I have just been informed that I did not get a job that I interviewed for. :(
I am very keen I receive proper feedback on my performance from the recruiter.
Is the receiving feedback podcast relevant here or I should be approaching the recruiter with different questions?

Any help or sharing of experience will be appreciated.

Olugbenga

HMac's picture

Great question - I hope you get a lot of responses.

You SHOULD be pressing for as much feedback as you can get. And in my experience (as a recuriter and as a candidate), the key term is "FIT" (or lackthereof).

"what about me didn't fit?"
"where do you think the fit was off?"
Etc.

The reason to think in terms like this is so you don't start changing things just because you didn't get an offer this time.

wendii's picture
Admin Role Badge

Olugbenga,

A few things:

Bear in mind that recruiters fear giving negative feedback as much as anyone else. Try and make it easy for them.

You may get negative feedback in euphamisms and avoidance words. Try to work out what they might really be saying. Post them here and I'll translate if it helps.

Remember that unless the recruiter was in the room, they've got the feedback from a hiring manager, who doesn't like giving negative feedback either. It can be hard for a recruiter to get anything substantial out of a hiring manager.

Critically review your own performance first. Often, candidates know where they went wrong, but won't admit to themselves or anyone else. (I know this, because despite being an interviewer... I am THE worst interviewee. I wouldn't employ myself I'm so bad. And it took me a long time to admit it.)

I hope that helps.

Wendii

olugbenga's picture

Wendii and Hmac

Thanks guys - I will post the feedback I receive for further comments/analysis.

I really appreciate your comments.

Olugbenga

HMac's picture

olugbenga -
One other thought. This thread made me go back to John Lucht's book overnight. On a related topic (pp.162-163), he talks about how there are three factors to consider when a job isn't right for you:

1. Wrong job
2. Wrong location
3. Wrong money

I'm not suggesting you directly apply these three (chances are that at least two of the three were fine in your example). What made me remember this approach was how it dovetails with the whole concept of "fit" - it's NOT about YOU - so there's no reason to feel defensive - it's about [i]the fit.[/i]

wendii - I'm really glad you chimed in on this, because I had one other thought - I'm wondering if there may be some "recruiter error" on this...Maybe the candidate was poorly matched to the opportunity.

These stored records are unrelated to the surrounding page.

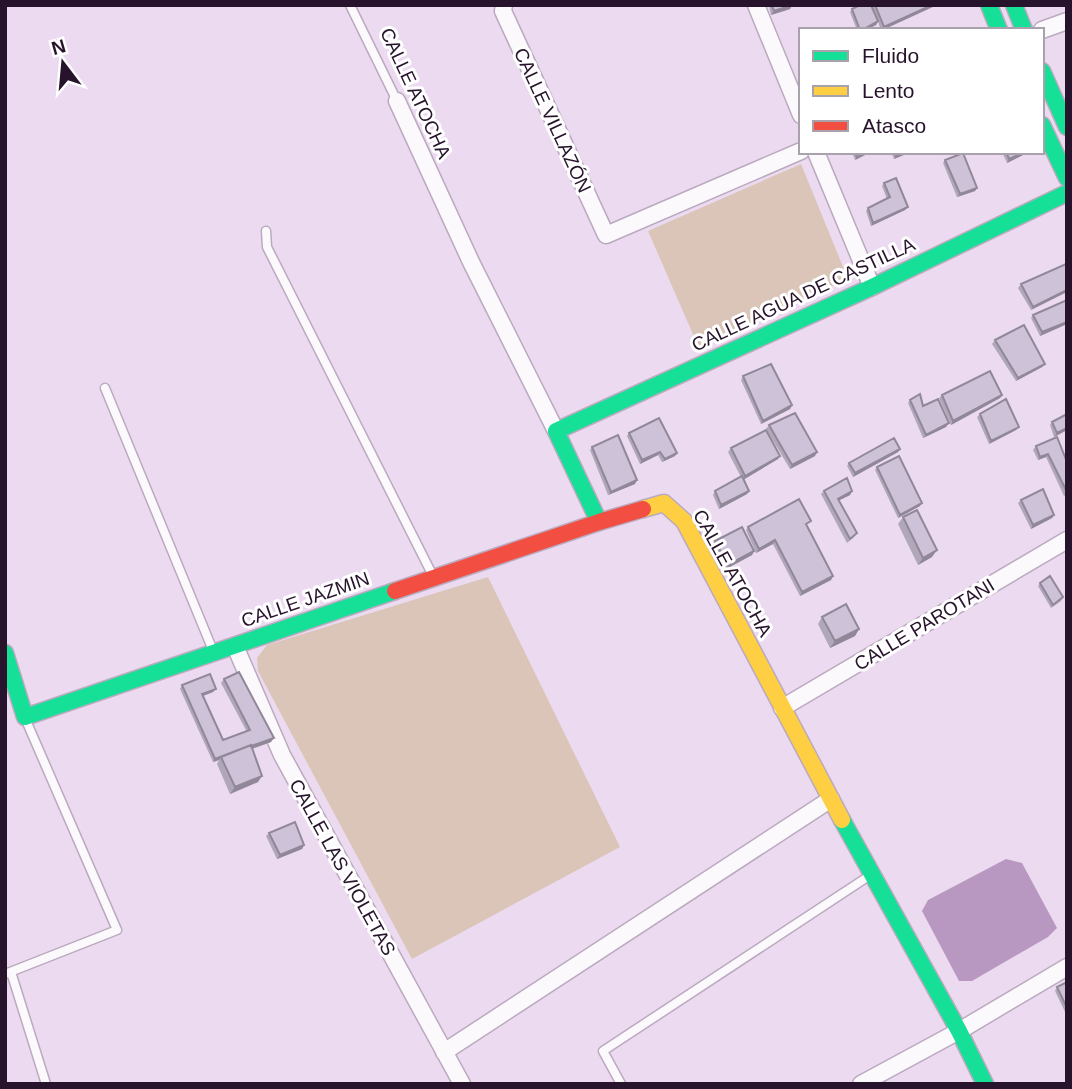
<svg xmlns="http://www.w3.org/2000/svg" width="1072" height="1089" font-family="Arial,sans-serif">
	<rect width="100%" height="100%" fill="#ebdaf0"/>
	<path fill="#dac5b8" d="M801 164 848 279 699 348 648 231Z
		M488 577 620 847 412 959 258 671 257 658 267 645Z"/>
	<path fill="#b898c0" d="M1006 859 1022 863 1057 928 1048 937 972 981H959L922 911 928 900Z"/>
	<g fill="none" stroke-linecap="round" stroke-linejoin="round">
		<g stroke="#bbaabf" stroke-width="11">
			<path id="lane" d="M350 5 397 101
				M266 231 267 247 434 578
				M105 388 214 653
				M11 972 46 1084
				M5 974 117 930 25 718
				M621 1084 603 1051 872 874"/>
		</g>
		<g stroke="#bbaabf" stroke-width="19">
			<path id="street" d="M504 5 503 11 606 235 801 151
				M756 5 801 115
				M1042 30 1067 21
				M397 101 471 262 556 431
				M816 152 872 287
				M235 646 282 755 462 1084
				M782 708 1067 540
				M444 1052 831 799
				M861 1084 959 1031 1067 967"/>
		</g>
		<g stroke="#bbaabf" stroke-width="19">
			<path id="fast" d="M989 5 999 30
				M1014 5 1024 30
				M1042 71 1067 127
				M1042 125 1067 178
				M599 522 556 431 872 287 1067 193
				M5 653 25 717 395 591
				M842 820 959 1031 985 1084"/>
		</g>
		<g stroke="#bbaabf" stroke-width="19">
			<path id="slow" d="M643 509 664 503 684 521 842 820"/>
		</g>
		<g stroke="#bbaabf" stroke-width="19">
			<path id="jam" d="M395 591 599 522 643 509"/>
		</g>
		<use href="#lane" stroke="#fcf9fd" stroke-width="8"/>
		<use href="#street" stroke="#fcf9fd" stroke-width="16"/>
		<use href="#fast" stroke="#16e098" stroke-width="16"/>
		<use href="#slow" stroke="#ffcf43" stroke-width="16"/>
		<use href="#jam" stroke="#f24e42" stroke-width="16"/>
	</g>
	<path fill="#b1a7bb" d="M792 5 790 9 771 15 769 6Z
		M860 5H937L883 30H881L878 22 876 25 866 30H857L850 12 852 9Z
		M852 152H871L855 160Z
		M891 152H911L894 159Z
		M1002 152H1025L1023 155 1007 163Z
		M945 160 977 188 975 191 957 197 943 163Z
		M884 183 905 210 871 226 866 211 868 208 887 199 882 186Z
		M1067 266 1031 310 1018 288 1021 284Z
		M1067 300V324L1040 336 1031 318 1033 315Z
		M995 340 1042 367 1016 381 992 344Z
		M743 376 792 405 790 409 761 424 741 380Z
		M942 395H1002L1000 398 951 425 939 398Z
		M910 400 923 406 946 427 923 438 908 403Z
		M980 414 1016 430 989 444 977 417Z
		M1067 414V430L1054 437 1050 425 1052 422Z
		M769 425 815 456 790 469 766 429Z
		M629 433 677 453 675 456 662 462 658 455 640 464 627 436Z
		M1036 446 1067 462V495L1064 496 1046 457 1038 460 1033 450Z
		M592 447 635 484 608 495 590 450Z
		M731 448 778 459 744 479 749 491 747 494 719 509 713 495 715 491 741 477 728 452Z
		M900 449 898 452 853 477 847 466 849 463Z
		M877 467 920 506 898 518 875 470Z
		M824 491H852L850 495 839 500 854 537 847 543 821 494Z
		M1021 500 1054 515 1052 518 1031 529 1018 503Z
		M903 517 932 557 918 565 898 524Z
		M811 521 806 525 833 576 831 580 800 596 773 544 756 553 746 530 748 527Z
		M715 541 754 551 752 555 726 569 712 544Z
		M1040 583 1063 597 1061 601 1051 608 1038 586Z
		M822 617 859 629 855 636 830 648 818 624Z
		M224 679 271 742 252 749 258 782 230 794 217 764 219 760 213 762 180 689 182 685 213 692 203 696 223 740 247 732 221 683Z
		M269 833 304 845 302 849 277 859 266 836Z
		M1067 982V1016L1055 991 1057 987Z"/>
	<path fill="#908898" d="M792 5 790 9 771 15 774 11Z
		M932 5H937L882 30 884 27Z
		M878 21 876 25 866 30H862Z
		M866 152H871L855 160 857 157Z
		M905 152H911L894 159 896 156Z
		M1025 152 1023 155 1007 163 1009 159Z
		M977 188 975 191 957 197 960 194Z
		M908 207 905 210 871 226 873 223Z
		M1067 290V292L1031 310 1033 307Z
		M1067 322V324L1040 336 1042 332Z
		M1045 364 1042 367 1016 381 1018 378Z
		M1002 395 1000 398 951 425 953 421Z
		M792 405 790 409 761 424 763 421Z
		M949 423 946 427 923 438 926 435Z
		M1019 427 1016 430 989 444 991 441Z
		M1067 428V430L1054 437 1057 433Z
		M900 449 898 452 853 477 855 473Z
		M660 452 658 455 640 464 642 460Z
		M817 452 815 456 790 469 792 465Z
		M677 453 675 456 662 462 665 459Z
		M1048 454 1046 457 1038 460 1040 457Z
		M780 456 778 459 743 480 745 476Z
		M637 480 635 484 608 495 611 492Z
		M749 491 747 494 719 509 721 505Z
		M852 491 850 495 836 502 838 499Z
		M922 503 920 506 898 518 900 515Z
		M1054 515 1052 518 1031 529 1033 525Z
		M775 540 773 544 756 553 759 549Z
		M937 550 932 557 918 565 923 558Z
		M754 551 752 555 726 569 728 565Z
		M833 576 831 580 800 596 802 592Z
		M859 629 855 636 830 648 835 641Z
		M216 689 213 692 200 697 202 694Z
		M274 738 271 742 222 759 221 757 219 760 213 762 215 759Z
		M262 776 258 782 230 794 235 787Z
		M304 845 302 849 277 859 280 855Z"/>
	<path fill="#cec2d9" stroke="#908898" stroke-width="2" d="M772 5H792L774 11Z
		M860 5H871L878 21 862 30H860L852 9Z
		M875 5H932L884 27Z
		M855 152H866L857 157Z
		M895 152H905L896 156Z
		M1006 152H1025L1009 159Z
		M963 153 977 188 960 194 945 160Z
		M896 178 908 207 873 223 868 208 890 197 884 183Z
		M1066 264 1067 266V290L1033 307 1021 284Z
		M1067 300V322L1042 332 1033 315Z
		M1024 325 1045 364 1018 378 995 340Z
		M771 364 792 405 763 421 743 376Z
		M990 371 1002 395 953 421 942 395Z
		M920 394 923 406 938 399 949 423 926 435 910 400Z
		M1006 399 1019 427 991 441 980 414Z
		M795 413 817 452 792 465 769 425Z
		M1067 414V428L1057 433 1052 422Z
		M659 418 677 453 665 459 660 452 642 460 629 433Z
		M766 430 780 456 745 476 731 448Z
		M618 435 637 480 611 492 592 447Z
		M1057 437 1067 462V492L1048 454 1040 457 1036 446Z
		M894 438 900 449 855 473 849 463Z
		M899 456 922 503 900 515 877 467Z
		M742 476 749 491 721 505 715 491Z
		M847 478 852 491 838 499 857 533 850 539 824 491Z
		M1043 489 1054 515 1033 525 1021 500Z
		M799 499 811 521 806 524 833 576 802 592 775 540 759 549 748 527Z
		M917 510 937 550 923 558 903 517Z
		M742 527 754 551 728 565 715 541Z
		M1050 576 1063 597 1053 605 1040 583Z
		M846 604 859 629 835 641 822 617Z
		M239 672 274 738 251 746V745L215 759 182 685 210 674 216 689 202 694 223 740 250 730 224 679Z
		M251 745 262 776 235 787 221 757Z
		M295 822 304 845 280 855 269 833Z
		M1067 982V1008L1057 987Z"/>
	<g text-anchor="middle" stroke-width="6" stroke-linejoin="round" paint-order="stroke">
		<g font-size="19" fill="#27142c" stroke="#fff">
			<text transform="translate(416 93) rotate(65)" y="7">CALLE ATOCHA</text>
			<text transform="translate(553 120) rotate(65)" y="7">CALLE VILLAZÓN</text>
			<text transform="translate(803 294) rotate(-25)" y="7">CALLE AGUA DE CASTILLA</text>
			<text transform="translate(733 573) rotate(61)" y="7">CALLE ATOCHA</text>
			<text transform="translate(305 599) rotate(-19)" y="7">CALLE JAZMIN</text>
			<text transform="translate(924 624) rotate(-31)" y="7">CALLE PAROTANI</text>
			<text transform="translate(343 867) rotate(61)" y="7">CALLE LAS VIOLETAS</text>
		</g>
	</g>
	<rect width="1072" height="1089" fill="none" stroke="#27142c" stroke-width="14"/>
	<rect x="799" y="28" width="245" height="126" fill="#ffffff" stroke="#a9a1ab" stroke-width="2"/>
	<rect x="813" y="51" width="35" height="10" fill="#16e098" stroke="#a9a1ab" stroke-width="2"/>
	<text x="862" y="63" font-size="21" fill="#27142c">Fluido</text>
	<rect x="813" y="86" width="35" height="10" fill="#ffcf43" stroke="#a9a1ab" stroke-width="2"/>
	<text x="862" y="98" font-size="21" fill="#27142c">Lento</text>
	<rect x="813" y="121" width="35" height="10" fill="#f24e42" stroke="#a9a1ab" stroke-width="2"/>
	<text x="862" y="133" font-size="21" fill="#27142c">Atasco</text>
	<g transform="translate(63 63) rotate(344)" stroke="#ffffff" stroke-width="5" paint-order="stroke">
	<path d="M0-5L12 26L0 18L-12 26Z" fill="#27142c"/>
	<text y="-10" font-size="19" font-weight="bold" text-anchor="middle" fill="#27142c">N</text>
	</g>
</svg>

olugbenga: As you ask about the fit and seek input from the recruiter, just keep in the back of your mind that the matching may not have been that good - the recuriter might have been trying to "squeeze" you to fit the worng job, the wrong money, the wrong culture, whatever...

Finally, yes, you might just have been a lousy candidate :wink: or underperformed on the interview...It's human to think that it's YOU - when it might be any number of other things.

The One Best Solution: More Interviews! At More Opportunities! With More Employers!

Good luck,
-Hugh

kklogic's picture

Olugbenga,

I agree with Hugh's comments about fit. We're interviewing for a position right now - and this is our key differentiator. We have some candidates with better experience, but their personalities won't mesh with the ones we have on staff now.

We are a weird bunch of people - quirky, tell-it-like-it-is, corporate-speak hating, Type A, performance-driven, etc. So, there are people we've interviewed that would have been perfect for a very uptight corporate environment that just aren't for us. Try to keep this in mind if you hear any "fit" feedback.